Яркий пример — музыка, использованная в знаменитом фильме Стэнли Кубрика «Сияние» (Shining) с Джеком Николсоном, где буйное и кровавое помешательство героя сопровождается «Плачем по жертвам Хиросимы» Кшиштофа Пендерецкого с легко угадываемым в нём воем подлетающего атомного бомбардировщика.

Я тоже живу сегодня. Но я не «певец сумеречных настроений» (как когда-то говорили про Чехова), это не моё амплуа. Мне почти всегда хочется как-то облегчить жизнь слушателя.

Я не работаю для небольшой горстки музыковедов и несчастных, маргинально настроенных любителей современной музыки, которым она интересна с научной точки зрения либо просто созвучны «скрежещущие» звучания авангардной современной музыки.

При этом я считаю, что право на существование имеет сегодня любая музыка, с большим интересом изучаю партитуры и записи любой сложности и стиля, в том числе самые ультраавангардные.

Но разделяю понятия «интересно» и «нравится». Вряд ли я стану слушать для собственного удовольствия творения авангардистов. Но обязательно буду их слушать и пытаться понять, проанализировать, потому что это бывает очень интересно и увлекательно. Если только это не откровенно скучное сочинение, когда мухи дохнут.

Но мне, как правило, необходимо порадовать слушателя, избавить хоть на время от тяжёлых мыслей о кризисе и отпустить домой в улучшенном расположении духа.

Хотя меня часто и называют «сангвиническим» композитором, бывают моменты, когда мне нужно и необходимо написать нечто трагическое и даже скрежещущее, звучащее «по-авангардистски».

Так, в моей пьесе «11'09''» («911») 2002 года, посвящённой трагедии башен-близнецов в Нью-Йорке, я переосмысливаю малоизвестные фрагменты Реквиема Моцарта, выброшенные учеником композитора Зюсмайером и позднее реконструированные музыковедом Дунканом Дрюсом. В конце пьесы музыка «расстраивается», «разваливается», превращается в невнятный хаос кластерных созвучий, сквозь дым пепелища мы слышим одинокие отголоски Моцарта как стоны умирающих или пение умерших...

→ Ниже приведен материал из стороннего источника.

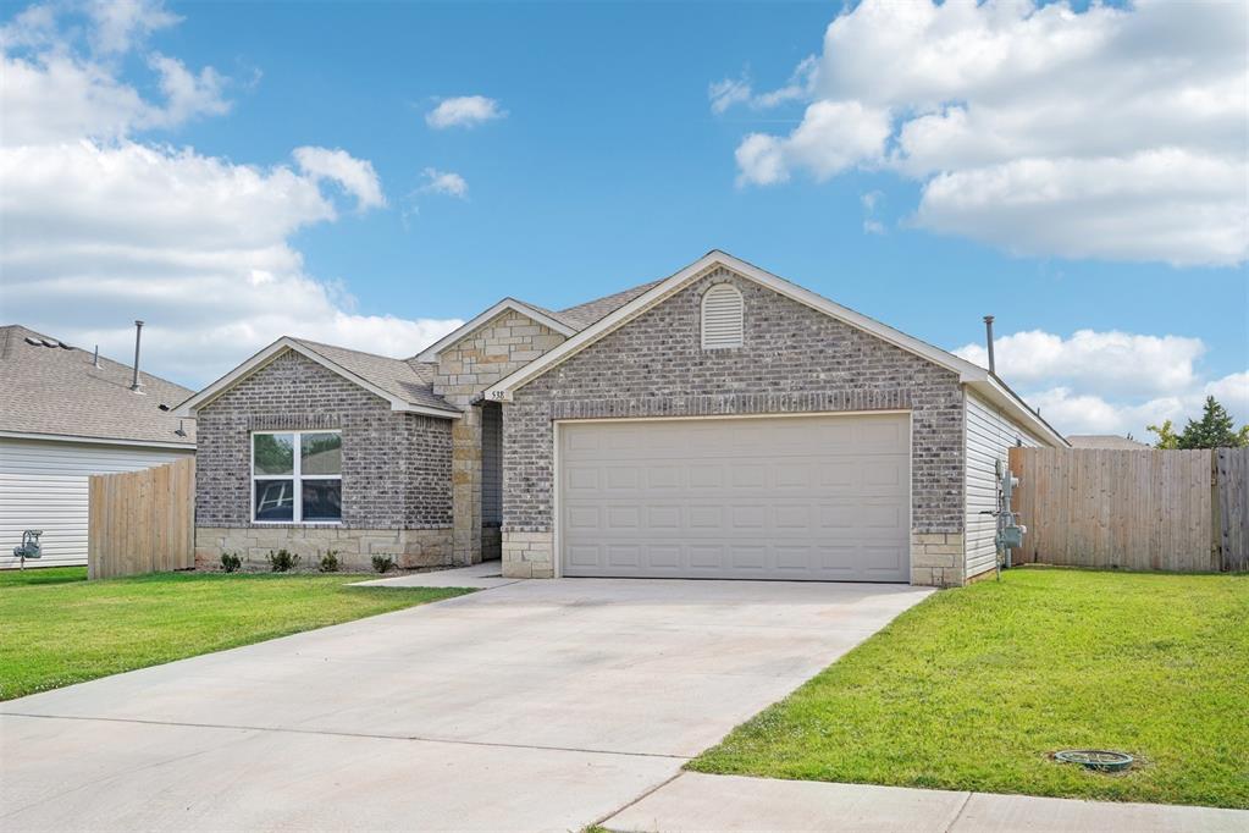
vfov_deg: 37.9
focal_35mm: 35
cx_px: 624
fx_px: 1214
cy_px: 416
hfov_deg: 54.4
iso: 100
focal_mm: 35
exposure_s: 1/250
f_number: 8
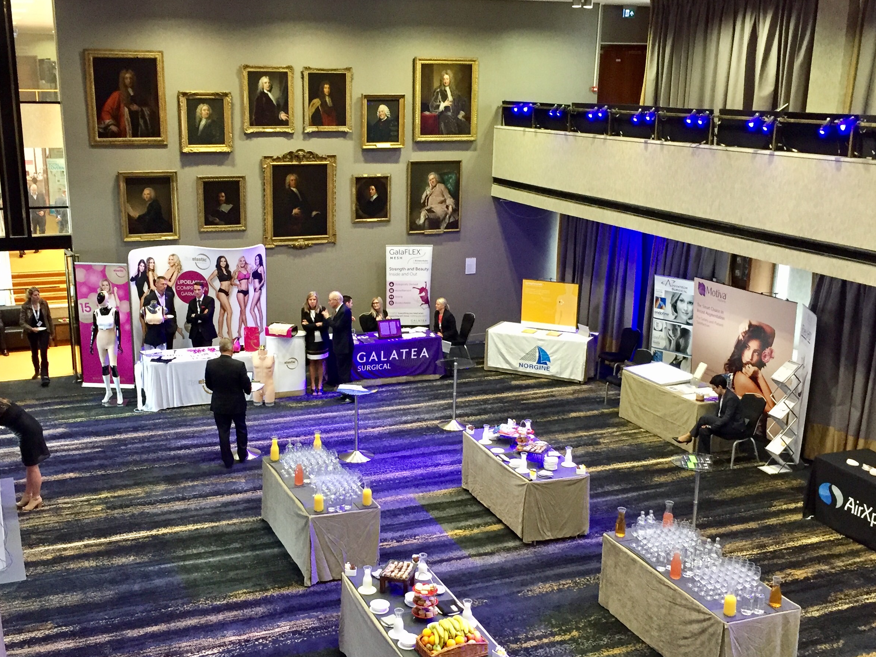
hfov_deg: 46.7
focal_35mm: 40
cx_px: 393
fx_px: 1012
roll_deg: -1.0
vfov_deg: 35.9
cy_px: 357
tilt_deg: -15.5
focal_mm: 4.15
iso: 250
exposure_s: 1/20
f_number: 2.2
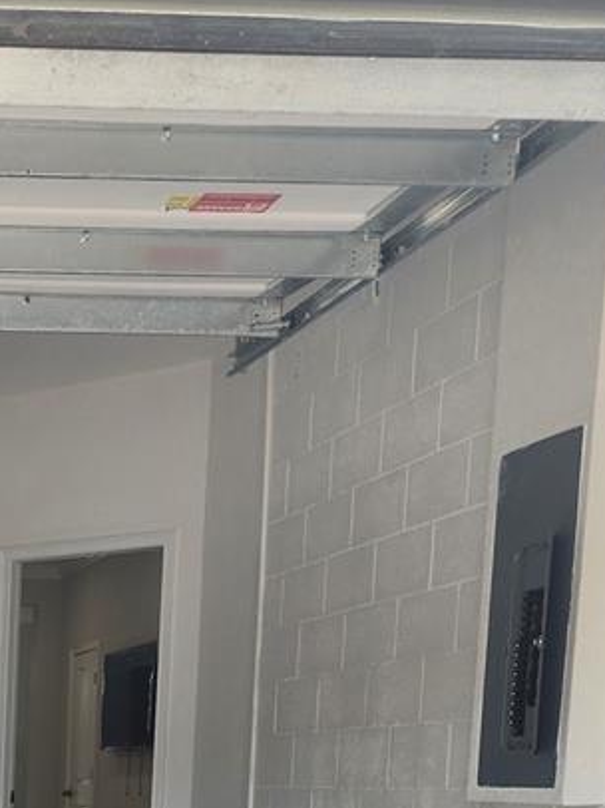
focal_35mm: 68
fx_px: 1586
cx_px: -221
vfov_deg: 25.0
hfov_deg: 19.6
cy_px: 1029
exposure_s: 1/180
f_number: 1.8
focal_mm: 6.4
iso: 25
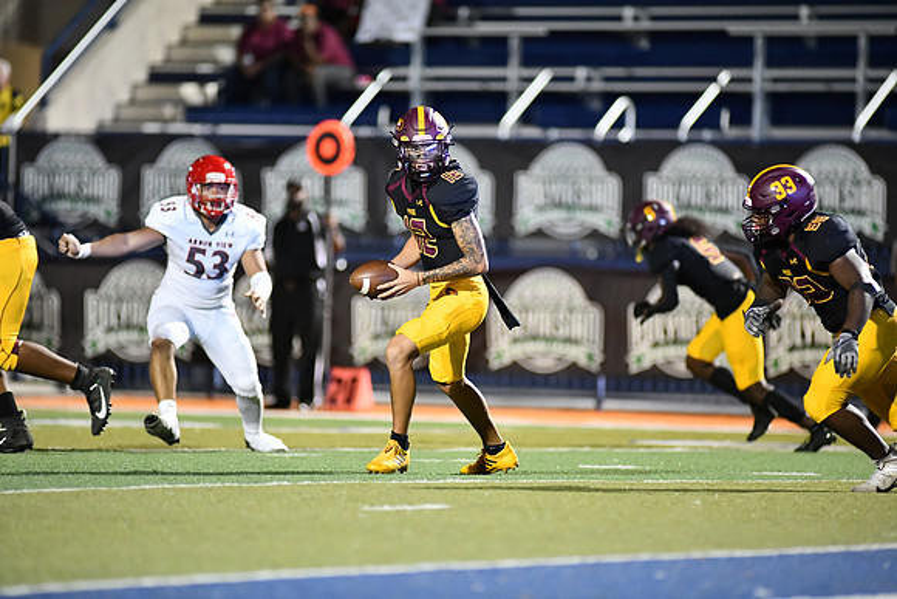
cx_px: 448
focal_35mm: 300
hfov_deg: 6.9
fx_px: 7476
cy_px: 300
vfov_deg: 4.6
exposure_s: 1/1000
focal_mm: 300
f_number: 2.8
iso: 7200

В конце моего «Форельного квинтета» смерть форели на сопроводительном видео озвучена также «страшным» ударом по всем клавишам рояля, после чего на отзвуке слышна народная мелодия из одноимённого классического произведения Шуберта в грустном, минорном варианте с неустойчивыми интервалами в сопровождении. Мелодия обрывается на полуслове, и мы ещё долгое время слышим зловещий треск и пощёлкивание рыбы на сковороде.

Иногда мы при этом жарим форель, не живую, конечно, в концертном исполнении, на двух электрических плитках, появляется запах. Но в академических залах это, как правило, невозможно: пожарные запрещают или организаторы пугаются такого перформанса...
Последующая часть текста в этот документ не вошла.